Concurrency and Consistency in Distributed Data Storage Systems – Part 1


May 31, 2012


Current generation Web applications run at scales of hundreds of millions of users, each with thousands of objects, requiring petabytes of data storage, even excluding large objects such as images and video. Such applications require unprecedented scales of storage, extremely high availability, coupled with low latency for users across the world. Architecting such systems requires replication of data across data centers distributed globally. Such replication poses challenges with respect to consistency, which application developers need to deal with. Several data storage systems have been developed in recent years to address these challenges.

In this set of two talk, we start with an overview of basic concepts of distributed transactions, atomic commit, and concurrency control with replication.
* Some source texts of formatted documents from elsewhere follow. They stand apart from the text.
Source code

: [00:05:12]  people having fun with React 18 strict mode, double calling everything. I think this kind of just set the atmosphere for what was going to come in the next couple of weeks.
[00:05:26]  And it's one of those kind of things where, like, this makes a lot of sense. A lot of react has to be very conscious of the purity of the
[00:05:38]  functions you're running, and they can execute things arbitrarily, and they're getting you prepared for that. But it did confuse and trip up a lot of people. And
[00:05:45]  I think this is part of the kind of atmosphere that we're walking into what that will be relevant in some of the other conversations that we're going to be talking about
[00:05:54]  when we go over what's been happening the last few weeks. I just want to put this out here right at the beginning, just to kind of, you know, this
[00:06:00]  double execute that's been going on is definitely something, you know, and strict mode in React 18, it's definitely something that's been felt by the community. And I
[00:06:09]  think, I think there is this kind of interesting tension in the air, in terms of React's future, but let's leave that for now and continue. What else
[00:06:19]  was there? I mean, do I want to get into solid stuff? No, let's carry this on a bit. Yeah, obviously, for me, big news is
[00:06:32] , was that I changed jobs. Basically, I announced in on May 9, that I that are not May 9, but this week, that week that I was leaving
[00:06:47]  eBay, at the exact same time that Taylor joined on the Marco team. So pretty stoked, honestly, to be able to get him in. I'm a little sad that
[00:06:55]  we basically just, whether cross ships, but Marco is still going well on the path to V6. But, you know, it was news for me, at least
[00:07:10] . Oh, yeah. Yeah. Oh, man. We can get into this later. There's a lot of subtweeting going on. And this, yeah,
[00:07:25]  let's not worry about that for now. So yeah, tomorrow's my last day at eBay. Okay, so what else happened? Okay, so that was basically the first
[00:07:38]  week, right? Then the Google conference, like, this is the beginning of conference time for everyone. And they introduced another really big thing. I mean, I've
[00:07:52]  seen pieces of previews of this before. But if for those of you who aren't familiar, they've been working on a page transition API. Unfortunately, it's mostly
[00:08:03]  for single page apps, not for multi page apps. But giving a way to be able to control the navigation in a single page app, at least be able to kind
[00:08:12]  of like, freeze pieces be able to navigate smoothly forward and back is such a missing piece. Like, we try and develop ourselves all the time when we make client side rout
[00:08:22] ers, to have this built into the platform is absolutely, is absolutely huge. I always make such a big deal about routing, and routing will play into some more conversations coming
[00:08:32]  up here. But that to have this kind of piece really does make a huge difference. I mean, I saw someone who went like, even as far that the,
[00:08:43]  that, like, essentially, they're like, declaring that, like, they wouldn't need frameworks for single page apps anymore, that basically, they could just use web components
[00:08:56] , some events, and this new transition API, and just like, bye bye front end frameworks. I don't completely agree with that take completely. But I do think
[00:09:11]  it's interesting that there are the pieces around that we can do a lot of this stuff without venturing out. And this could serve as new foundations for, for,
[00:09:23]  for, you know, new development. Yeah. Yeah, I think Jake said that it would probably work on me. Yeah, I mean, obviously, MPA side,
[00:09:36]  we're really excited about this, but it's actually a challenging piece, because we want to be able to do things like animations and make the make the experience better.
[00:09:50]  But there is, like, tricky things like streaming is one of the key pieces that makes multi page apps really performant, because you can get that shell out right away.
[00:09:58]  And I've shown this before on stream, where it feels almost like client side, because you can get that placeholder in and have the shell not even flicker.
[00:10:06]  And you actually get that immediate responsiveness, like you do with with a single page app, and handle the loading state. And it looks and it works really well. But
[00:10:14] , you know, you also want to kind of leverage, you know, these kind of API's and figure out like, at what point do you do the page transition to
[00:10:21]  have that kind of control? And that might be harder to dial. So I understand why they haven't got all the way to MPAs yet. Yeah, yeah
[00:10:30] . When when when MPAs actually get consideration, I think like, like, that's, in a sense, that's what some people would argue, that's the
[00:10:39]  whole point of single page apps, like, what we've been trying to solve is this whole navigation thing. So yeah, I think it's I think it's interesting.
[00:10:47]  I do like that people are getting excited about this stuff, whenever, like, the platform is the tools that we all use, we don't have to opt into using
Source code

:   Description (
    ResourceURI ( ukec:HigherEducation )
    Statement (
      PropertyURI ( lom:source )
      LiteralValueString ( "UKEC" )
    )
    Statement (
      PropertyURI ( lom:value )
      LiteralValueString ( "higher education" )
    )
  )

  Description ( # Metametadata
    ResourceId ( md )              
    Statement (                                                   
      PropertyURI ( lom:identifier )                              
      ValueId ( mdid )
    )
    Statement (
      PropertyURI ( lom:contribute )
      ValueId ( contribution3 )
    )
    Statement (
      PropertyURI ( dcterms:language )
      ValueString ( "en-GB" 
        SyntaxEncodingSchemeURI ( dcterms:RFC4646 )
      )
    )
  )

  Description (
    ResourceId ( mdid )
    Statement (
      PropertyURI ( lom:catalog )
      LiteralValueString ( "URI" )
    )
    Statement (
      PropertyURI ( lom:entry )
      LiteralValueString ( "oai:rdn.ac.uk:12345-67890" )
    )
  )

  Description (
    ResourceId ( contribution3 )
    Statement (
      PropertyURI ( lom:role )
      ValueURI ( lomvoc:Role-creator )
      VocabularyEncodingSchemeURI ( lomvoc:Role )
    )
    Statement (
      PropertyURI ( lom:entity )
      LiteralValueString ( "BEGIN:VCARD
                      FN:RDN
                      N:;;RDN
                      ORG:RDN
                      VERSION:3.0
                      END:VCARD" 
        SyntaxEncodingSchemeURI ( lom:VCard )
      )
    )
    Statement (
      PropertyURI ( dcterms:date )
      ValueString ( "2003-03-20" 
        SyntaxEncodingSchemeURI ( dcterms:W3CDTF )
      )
After a brief overview of distributed file systems, we address the main topic of distributed data storage systems. Brewer’s CAP theorem and its variants have forced systems to consider different tradeoffs between availability/latency and consistency. We first study the architecture of distributed data storage systems that give greater importance to consistency of individual data items, focusing on three such systems, Big Table, PNUTS and Megastore, which are widely used and path breaking systems. We then study systems that give greater importance to availability than to consistency, starting with a discussion of weak consistency, and then illustrating practical issues in dealing with weak consistency, such as detection and resolution of inconsistencies, using Amazon Dynamo as an example. We conclude with directions of current and future work.


S. Sudarshan

Prof. S. Sudarshan received the Ph.D. from the Univ. of Wisconsin, Madison in 1992. He was a Member of the Technical Staff in the database research group at AT&T Bell Laboratories, from 1992 to 1995, and he has been at the Indian Institute of Technology (IIT), Bombay since 1995, where he currently holds the position of Institute Chair Professor. Prof. Sudarshan also spent a year on sabbatical at Microsoft Research, USA in 2004-05.

His research interests include keyword querying on structured and semi-structured data, processing and optimization of complex queries, holistic optimization spanning the programming language/database boundary, testing of database applications, and database security. He is also a co-author of the database textbook, Database System Concepts, 6th Ed., by Silberschatz, Korth and Sudarshan, which is one of the standard textbooks in the area, and is widely used across the world. He is on the editorial board of IEEE Transactions on Knowledge and Data Engineering since 2010, and on the editorial board of ACM Transactions on Database Systems since 2005.